# Why Does this Socket Not Work?



## chobo2 (Jan 15, 2020)

Hi

I have a socket for a hub light which keeps flickering. The light is an LED MR16 with GU5.3 Base. I think the socket currently installed the holes that you stick the light base into have gotten much bigger that the light pins so I think this is why they keep flickering and eventually dieing until I push them back in.

I want to replace this socket with a GU10 socket so I bought one from Home Depo called "Atron Socket". On the back it says "GU 10 Halogen Socket Twist and Lock 250 Watt, 250 Volts with 6" leads"

Now I removed the old socket and wired up this new socket but the light does not turn on at all. I don't understand why. I know it is not light bulb as I tested that it works, I twisted the cables together and am pretty sure that is correct and I tried 2 of these GU 10 sockets so I know they can't be defective.

I put the old socket back on and had no problem getting that to work so I think my method is correct.
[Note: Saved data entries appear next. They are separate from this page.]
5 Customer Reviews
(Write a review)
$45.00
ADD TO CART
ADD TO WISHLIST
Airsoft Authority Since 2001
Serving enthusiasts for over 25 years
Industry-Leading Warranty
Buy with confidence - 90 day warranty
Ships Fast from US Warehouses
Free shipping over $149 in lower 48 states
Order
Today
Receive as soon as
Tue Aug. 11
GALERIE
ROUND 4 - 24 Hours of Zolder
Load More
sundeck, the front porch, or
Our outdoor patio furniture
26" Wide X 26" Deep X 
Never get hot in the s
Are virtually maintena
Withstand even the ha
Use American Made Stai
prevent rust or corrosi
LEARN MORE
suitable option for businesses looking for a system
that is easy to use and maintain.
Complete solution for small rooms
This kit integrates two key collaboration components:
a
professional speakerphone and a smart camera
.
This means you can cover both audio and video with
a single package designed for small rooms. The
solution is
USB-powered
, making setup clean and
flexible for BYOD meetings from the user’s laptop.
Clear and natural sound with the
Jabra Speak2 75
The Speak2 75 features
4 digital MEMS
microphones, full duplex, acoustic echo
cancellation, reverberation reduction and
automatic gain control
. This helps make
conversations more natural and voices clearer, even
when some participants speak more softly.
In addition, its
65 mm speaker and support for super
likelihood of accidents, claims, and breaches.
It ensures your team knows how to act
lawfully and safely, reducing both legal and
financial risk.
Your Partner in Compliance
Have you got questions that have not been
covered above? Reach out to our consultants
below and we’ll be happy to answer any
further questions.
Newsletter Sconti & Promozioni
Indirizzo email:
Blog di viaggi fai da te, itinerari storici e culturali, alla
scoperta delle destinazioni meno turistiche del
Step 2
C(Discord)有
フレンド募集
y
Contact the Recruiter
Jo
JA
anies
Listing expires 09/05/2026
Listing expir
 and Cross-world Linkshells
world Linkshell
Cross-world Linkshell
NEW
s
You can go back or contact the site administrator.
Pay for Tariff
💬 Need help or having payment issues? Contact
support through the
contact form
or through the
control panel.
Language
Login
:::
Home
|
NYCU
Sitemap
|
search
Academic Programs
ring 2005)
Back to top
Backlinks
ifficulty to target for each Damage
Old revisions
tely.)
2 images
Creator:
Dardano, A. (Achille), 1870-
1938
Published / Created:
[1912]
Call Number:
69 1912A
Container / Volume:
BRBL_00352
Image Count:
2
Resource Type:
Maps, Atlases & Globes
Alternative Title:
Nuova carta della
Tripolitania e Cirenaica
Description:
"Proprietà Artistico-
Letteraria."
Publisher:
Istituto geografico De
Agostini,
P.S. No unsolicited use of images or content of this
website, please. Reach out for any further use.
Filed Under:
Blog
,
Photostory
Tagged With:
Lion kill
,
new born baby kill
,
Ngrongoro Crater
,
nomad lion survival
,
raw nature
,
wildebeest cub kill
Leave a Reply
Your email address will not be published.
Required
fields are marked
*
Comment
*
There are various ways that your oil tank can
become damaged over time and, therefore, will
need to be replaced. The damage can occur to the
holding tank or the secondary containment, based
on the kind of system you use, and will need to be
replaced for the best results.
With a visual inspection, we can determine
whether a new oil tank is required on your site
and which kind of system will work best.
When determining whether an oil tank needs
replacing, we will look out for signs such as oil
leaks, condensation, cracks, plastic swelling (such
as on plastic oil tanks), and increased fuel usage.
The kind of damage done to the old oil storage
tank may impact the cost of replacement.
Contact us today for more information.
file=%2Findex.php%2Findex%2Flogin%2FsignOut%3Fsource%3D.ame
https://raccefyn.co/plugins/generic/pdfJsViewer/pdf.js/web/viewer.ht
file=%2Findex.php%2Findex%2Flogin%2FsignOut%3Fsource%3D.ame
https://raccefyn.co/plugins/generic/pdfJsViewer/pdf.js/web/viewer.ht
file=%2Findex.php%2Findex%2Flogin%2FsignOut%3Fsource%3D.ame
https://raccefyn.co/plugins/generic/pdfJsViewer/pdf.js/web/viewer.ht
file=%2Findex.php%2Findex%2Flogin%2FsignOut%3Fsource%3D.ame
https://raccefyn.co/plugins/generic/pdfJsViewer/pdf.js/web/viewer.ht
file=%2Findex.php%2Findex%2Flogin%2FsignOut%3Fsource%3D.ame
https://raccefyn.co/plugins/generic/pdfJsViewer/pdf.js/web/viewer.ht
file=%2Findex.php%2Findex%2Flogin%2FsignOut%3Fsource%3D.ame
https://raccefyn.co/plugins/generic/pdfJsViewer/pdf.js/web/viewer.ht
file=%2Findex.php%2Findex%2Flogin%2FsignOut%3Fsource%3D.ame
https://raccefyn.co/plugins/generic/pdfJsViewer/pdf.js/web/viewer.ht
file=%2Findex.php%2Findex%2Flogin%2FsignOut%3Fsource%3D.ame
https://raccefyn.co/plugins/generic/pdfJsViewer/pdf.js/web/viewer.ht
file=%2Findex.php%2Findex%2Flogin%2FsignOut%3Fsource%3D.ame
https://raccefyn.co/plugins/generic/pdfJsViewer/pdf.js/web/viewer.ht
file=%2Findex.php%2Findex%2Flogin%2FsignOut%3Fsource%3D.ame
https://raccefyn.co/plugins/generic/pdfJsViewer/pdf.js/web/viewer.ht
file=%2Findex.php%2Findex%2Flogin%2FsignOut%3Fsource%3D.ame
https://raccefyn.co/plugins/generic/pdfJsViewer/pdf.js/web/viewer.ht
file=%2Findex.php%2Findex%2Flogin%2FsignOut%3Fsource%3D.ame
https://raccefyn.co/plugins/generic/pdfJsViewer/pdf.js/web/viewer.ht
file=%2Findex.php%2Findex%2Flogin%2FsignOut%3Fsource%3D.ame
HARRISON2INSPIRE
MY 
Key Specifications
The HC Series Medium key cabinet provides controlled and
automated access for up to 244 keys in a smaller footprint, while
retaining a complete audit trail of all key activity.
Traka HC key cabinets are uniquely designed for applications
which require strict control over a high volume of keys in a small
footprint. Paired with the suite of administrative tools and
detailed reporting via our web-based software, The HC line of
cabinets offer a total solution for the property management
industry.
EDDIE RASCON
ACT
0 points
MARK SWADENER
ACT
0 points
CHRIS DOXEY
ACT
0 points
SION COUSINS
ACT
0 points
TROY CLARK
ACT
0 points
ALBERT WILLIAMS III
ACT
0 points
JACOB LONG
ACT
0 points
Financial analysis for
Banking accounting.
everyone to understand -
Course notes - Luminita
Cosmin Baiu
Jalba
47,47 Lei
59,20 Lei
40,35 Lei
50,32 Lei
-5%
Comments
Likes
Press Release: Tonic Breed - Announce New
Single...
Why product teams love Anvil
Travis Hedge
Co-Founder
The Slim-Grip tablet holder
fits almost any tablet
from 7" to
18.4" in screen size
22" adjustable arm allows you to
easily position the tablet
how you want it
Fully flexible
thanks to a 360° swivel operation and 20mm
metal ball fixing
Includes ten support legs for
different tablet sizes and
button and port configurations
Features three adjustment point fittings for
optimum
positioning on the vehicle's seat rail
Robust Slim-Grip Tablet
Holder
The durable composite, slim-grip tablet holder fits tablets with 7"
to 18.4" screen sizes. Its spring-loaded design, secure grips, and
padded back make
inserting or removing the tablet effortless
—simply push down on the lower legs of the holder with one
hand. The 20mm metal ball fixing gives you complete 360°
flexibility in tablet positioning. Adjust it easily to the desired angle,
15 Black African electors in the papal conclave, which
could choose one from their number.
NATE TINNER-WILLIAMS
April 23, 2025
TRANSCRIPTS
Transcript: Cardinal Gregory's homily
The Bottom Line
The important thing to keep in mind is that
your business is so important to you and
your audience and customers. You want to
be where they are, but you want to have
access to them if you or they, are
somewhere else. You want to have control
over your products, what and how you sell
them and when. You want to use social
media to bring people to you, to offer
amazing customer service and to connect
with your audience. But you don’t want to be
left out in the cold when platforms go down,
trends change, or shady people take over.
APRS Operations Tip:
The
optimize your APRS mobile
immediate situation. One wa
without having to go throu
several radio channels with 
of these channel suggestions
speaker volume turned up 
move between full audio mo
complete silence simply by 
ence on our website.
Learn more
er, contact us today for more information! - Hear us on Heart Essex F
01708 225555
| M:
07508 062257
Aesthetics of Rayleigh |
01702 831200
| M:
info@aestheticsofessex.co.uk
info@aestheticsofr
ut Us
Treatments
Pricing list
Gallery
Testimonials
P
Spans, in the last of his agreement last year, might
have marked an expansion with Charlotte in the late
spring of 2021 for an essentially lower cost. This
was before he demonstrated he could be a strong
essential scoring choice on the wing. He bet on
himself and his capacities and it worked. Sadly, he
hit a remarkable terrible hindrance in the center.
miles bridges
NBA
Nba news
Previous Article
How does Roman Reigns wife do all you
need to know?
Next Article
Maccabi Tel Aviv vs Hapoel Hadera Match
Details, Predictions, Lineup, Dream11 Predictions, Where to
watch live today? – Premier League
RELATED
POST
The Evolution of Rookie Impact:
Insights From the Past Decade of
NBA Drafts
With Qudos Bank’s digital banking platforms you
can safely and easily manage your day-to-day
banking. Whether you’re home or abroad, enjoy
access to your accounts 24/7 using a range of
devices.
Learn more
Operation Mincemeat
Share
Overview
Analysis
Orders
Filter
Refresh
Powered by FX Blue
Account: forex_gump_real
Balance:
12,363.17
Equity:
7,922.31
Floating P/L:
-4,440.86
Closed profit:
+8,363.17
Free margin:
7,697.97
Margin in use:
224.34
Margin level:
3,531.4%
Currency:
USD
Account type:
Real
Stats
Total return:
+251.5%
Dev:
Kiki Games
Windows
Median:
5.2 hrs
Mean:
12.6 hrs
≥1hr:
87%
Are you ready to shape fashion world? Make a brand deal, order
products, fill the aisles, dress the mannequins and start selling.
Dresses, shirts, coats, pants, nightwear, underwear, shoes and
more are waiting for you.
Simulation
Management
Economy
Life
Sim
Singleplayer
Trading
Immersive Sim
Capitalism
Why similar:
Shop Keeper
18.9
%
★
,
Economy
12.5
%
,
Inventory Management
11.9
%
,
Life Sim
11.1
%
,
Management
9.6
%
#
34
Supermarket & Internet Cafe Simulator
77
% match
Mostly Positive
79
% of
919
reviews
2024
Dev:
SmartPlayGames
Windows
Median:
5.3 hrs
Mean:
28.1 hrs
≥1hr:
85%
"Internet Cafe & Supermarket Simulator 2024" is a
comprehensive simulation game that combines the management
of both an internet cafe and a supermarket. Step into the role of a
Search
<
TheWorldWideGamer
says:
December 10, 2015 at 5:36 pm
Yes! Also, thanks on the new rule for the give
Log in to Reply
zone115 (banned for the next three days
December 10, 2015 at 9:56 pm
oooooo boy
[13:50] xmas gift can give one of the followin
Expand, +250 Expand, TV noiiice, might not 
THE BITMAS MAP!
Is it because I am using an LED bulb instead of a Halogen?


----------



## lightfooted (Jan 16, 2020)

A GU10 socket is nothing like a GU5.3 base. They are not compatible. You understand that LEDs have polarity right? Assuming you have new lights that fit in your GU10 sockets it is quite likely that your power supply is polarized. While good quality LEDs will work no matter which way you install them I have found that not all of them will work regardless of polarity. 

I'm curious what the original halogen lamp ratings were.

Double check all of your connections.


----------